Batteries powering MH370’s black boxes may have died

PTI Updated - December 07, 2021 at 01:14 AM.

Amid fears that batteries of the crashed Malaysian plane’s black boxes may have died, authorities today began to narrow the search area in the Indian Ocean to deploy an underwater drone to spot the debris.

Searchers hunting for Flight MH370 have so far failed to find any confirmed clues about the black boxes, as no new signals have been detected since last of the four other signals were heard on April 8.

“Up to 11 military aircraft, one civil aircraft and 14 ships will assist in today’s search,” the Joint Agency Coordination Centre (JACC) said in a statement, adding the centre of the search areas was set approximately 2,200 km north west of Perth.

China is also planning to deploy its indigenous deep sea manned submersible to locate the wreckage of the Boeing 777.

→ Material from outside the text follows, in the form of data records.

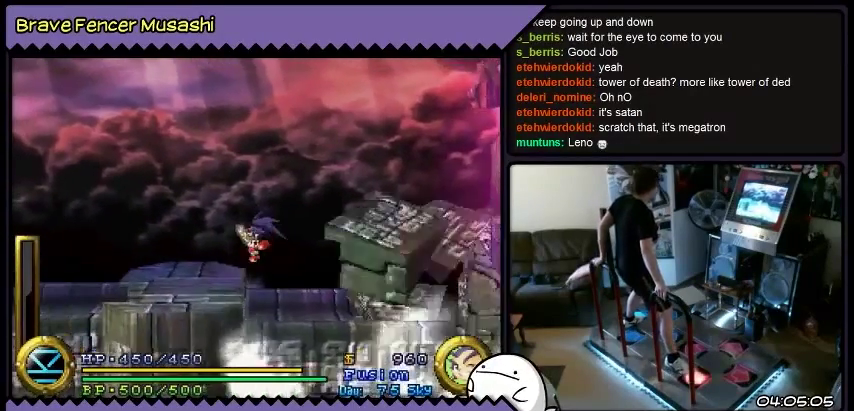
{"buttons": ["DPAD_LEFT"], "events": []}
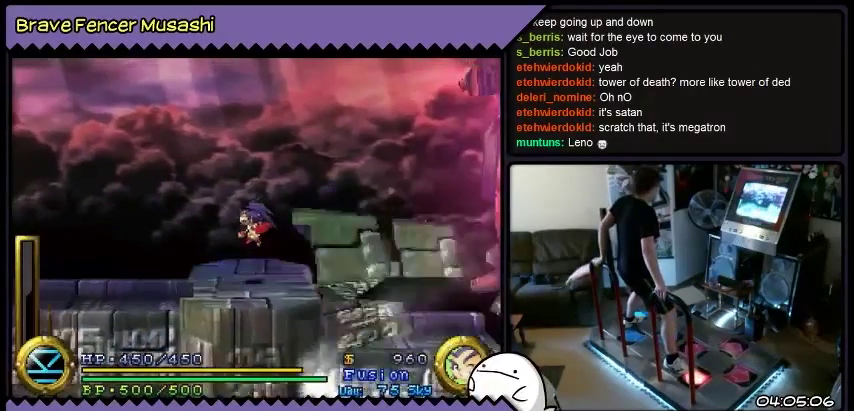
{"buttons": ["DPAD_LEFT"], "events": []}
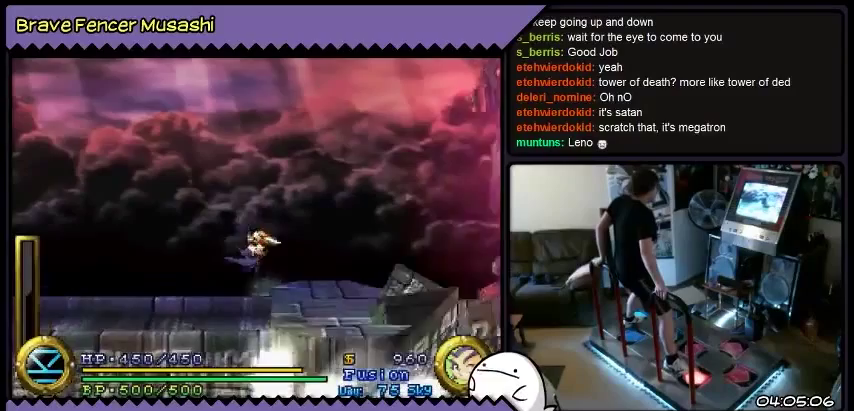
{"buttons": ["DPAD_LEFT"], "events": []}
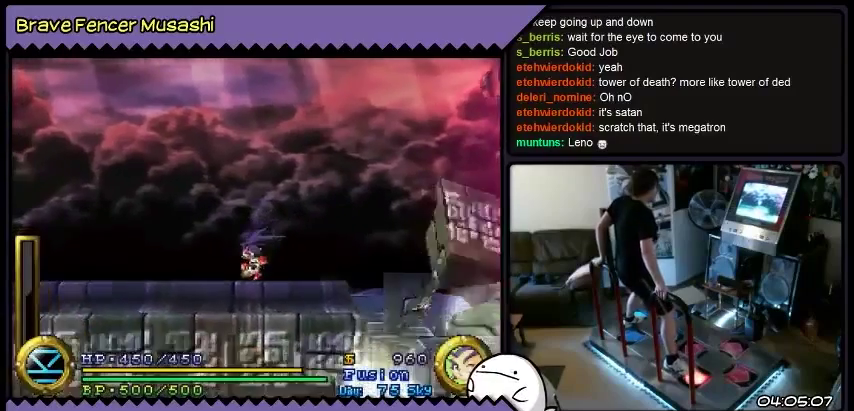
{"buttons": ["DPAD_LEFT"], "events": []}
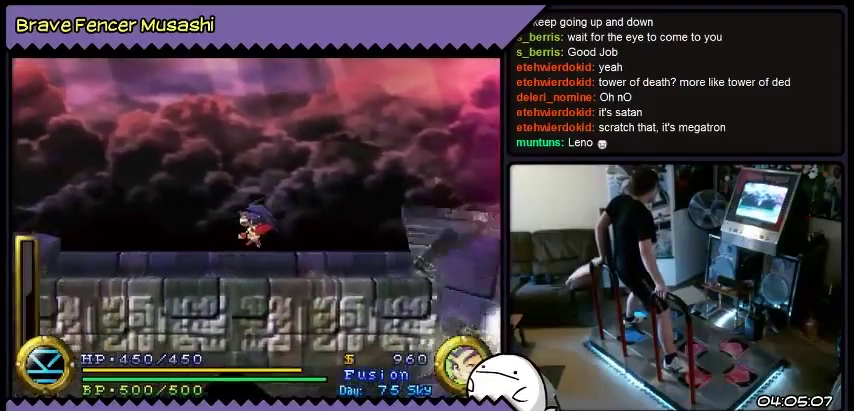
{"buttons": ["DPAD_LEFT"], "events": []}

This work continues in an effort to narrow the underwater search area for when the Autonomous Underwater Vehicle is deployed, JACC said as the search for the missing jet entered into 37th day.

It said the Australian Maritime Safety Authority had planned a visual search area, totalling 57,506 sq km compared to 41,393 sq km yesterday.

In an effort to narrow the underwater search area in which the autonomous underwater vehicle is deployed, JACC said the Australian defence vessel, Ocean Shield, continued more focused sweeps with the towed pinger locator to try and locate further signals related to the black boxes.

Last Wednesday, JACC chief coordinator Angus Houston said the autonomous underwater vehicle Bluefin-21 would be deployed once signals could no longer be detected.

Finding the black boxes is crucial to know what happened on March 8 before the Beijing-bound Malaysia Airlines jet with 239 people, including five Indians, an Indo-Canadian and 154 Chinese nationals, mysteriously vanished after taking off from Kuala Lumpur.

The batteries powering the black boxes are certified to be working for 30 days, but can still provide weak signals for some more days. Stored in a plane’s tail, they are designed to begin sending off distinct, high-pitched signals as soon as they come in contact with water.